### [Task brief]
With no images included, output each entry below exactly as it appears.
□ □ □ □ □ □ □
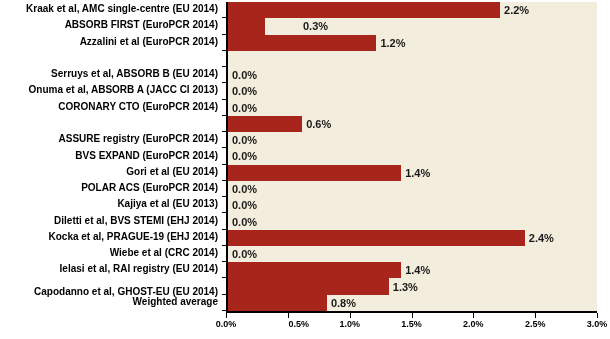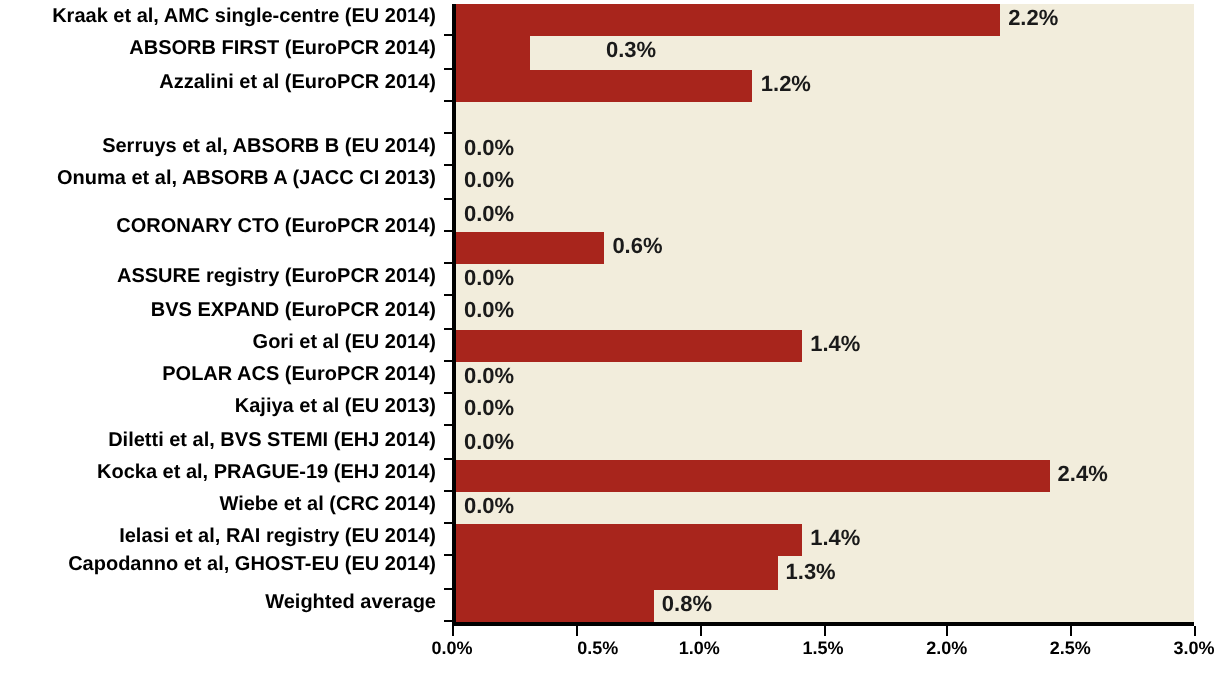--- a/index.html
+++ b/index.html
@@ -117,31 +117,31 @@
 <body>
 
 <div id="chart-root">
 
   <div id="label-column">
       <div class="cat-label" style="top: 2.13158px;">Kraak et al, AMC single-centre (EU 2014)</div>
       <div class="cat-label" style="top: 18.3947px;">ABSORB FIRST (EuroPCR 2014)</div>
       <div class="cat-label" style="top: 34.6579px;">Azzalini et al (EuroPCR 2014)</div>
       <div class="cat-label" style="top: 67.1842px;">Serruys et al, ABSORB B (EU 2014)</div>
       <div class="cat-label" style="top: 83.4474px;">Onuma et al, ABSORB A (JACC CI 2013)</div>
-      <div class="cat-label" style="top: 107px; padding-left: 6px;">CORONARY CTO (EuroPCR 2014)</div>
+      <div class="cat-label" style="top: 100px; padding-left: 6px;">CORONARY CTO (EuroPCR 2014)</div>
       <div class="cat-label" style="top: 132.237px;">ASSURE registry (EuroPCR 2014)</div>
       <div class="cat-label" style="top: 148.5px;">BVS EXPAND (EuroPCR 2014)</div>
       <div class="cat-label" style="top: 164.763px;">Gori et al (EU 2014)</div>
       <div class="cat-label" style="top: 181.026px;">POLAR ACS (EuroPCR 2014)</div>
       <div class="cat-label" style="top: 197.289px; margin-left: 12px;">Kajiya et al (EU 2013)</div>
       <div class="cat-label" style="top: 213.553px;">Diletti et al, BVS STEMI (EHJ 2014)</div>
       <div class="cat-label" style="top: 229.816px;">Kocka et al, PRAGUE-19 (EHJ 2014)</div>
       <div class="cat-label" style="top: 246.079px;">Wiebe et al (CRC 2014)</div>
       <div class="cat-label" style="top: 262.342px;">Ielasi et al, RAI registry (EU 2014)</div>
-      <div class="cat-label" style="top: 276px;">Capodanno et al, GHOST-EU (EU 2014)</div>
+      <div class="cat-label" style="top: 285px;">Capodanno et al, GHOST-EU (EU 2014)</div>
       <div class="cat-label" style="top: 294.868px;">Weighted average</div>
     </div>
 
   <div id="plot-area">
     <div id="plot-inner">
         <div class="bar-row" style="top: 0px; height: 16.2632px;">
           <div class="bar" style="width: 272.067px; background: rgb(168, 37, 28);"></div>
           <div class="bar-value" style="left: 276.067px;">2.2%</div>
         </div>
         <div class="bar-row" style="top: 16.2632px; height: 16.2632px;">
□ □ □ □ □ □ □
### [Finished exercise]
--- a/index.html
+++ b/index.html
@@ -117,31 +117,31 @@
 <body>
 
 <div id="chart-root">
 
   <div id="label-column">
       <div class="cat-label" style="top: 2.13158px;">Kraak et al, AMC single-centre (EU 2014)</div>
       <div class="cat-label" style="top: 18.3947px;">ABSORB FIRST (EuroPCR 2014)</div>
       <div class="cat-label" style="top: 34.6579px;">Azzalini et al (EuroPCR 2014)</div>
       <div class="cat-label" style="top: 67.1842px;">Serruys et al, ABSORB B (EU 2014)</div>
       <div class="cat-label" style="top: 83.4474px;">Onuma et al, ABSORB A (JACC CI 2013)</div>
-      <div class="cat-label" style="top: 107px; padding-left: 6px;">CORONARY CTO (EuroPCR 2014)</div>
+      <div class="cat-label" style="top: 100px; padding-left: 6px;">CORONARY CTO (EuroPCR 2014)</div>
       <div class="cat-label" style="top: 132.237px;">ASSURE registry (EuroPCR 2014)</div>
       <div class="cat-label" style="top: 148.5px;">BVS EXPAND (EuroPCR 2014)</div>
       <div class="cat-label" style="top: 164.763px;">Gori et al (EU 2014)</div>
       <div class="cat-label" style="top: 181.026px;">POLAR ACS (EuroPCR 2014)</div>
       <div class="cat-label" style="top: 197.289px; margin-left: 12px;">Kajiya et al (EU 2013)</div>
       <div class="cat-label" style="top: 213.553px;">Diletti et al, BVS STEMI (EHJ 2014)</div>
       <div class="cat-label" style="top: 229.816px;">Kocka et al, PRAGUE-19 (EHJ 2014)</div>
       <div class="cat-label" style="top: 246.079px;">Wiebe et al (CRC 2014)</div>
       <div class="cat-label" style="top: 262.342px;">Ielasi et al, RAI registry (EU 2014)</div>
-      <div class="cat-label" style="top: 276px;">Capodanno et al, GHOST-EU (EU 2014)</div>
+      <div class="cat-label" style="top: 285px;">Capodanno et al, GHOST-EU (EU 2014)</div>
       <div class="cat-label" style="top: 294.868px;">Weighted average</div>
     </div>
 
   <div id="plot-area">
     <div id="plot-inner">
         <div class="bar-row" style="top: 0px; height: 16.2632px;">
           <div class="bar" style="width: 272.067px; background: rgb(168, 37, 28);"></div>
           <div class="bar-value" style="left: 276.067px;">2.2%</div>
         </div>
         <div class="bar-row" style="top: 16.2632px; height: 16.2632px;">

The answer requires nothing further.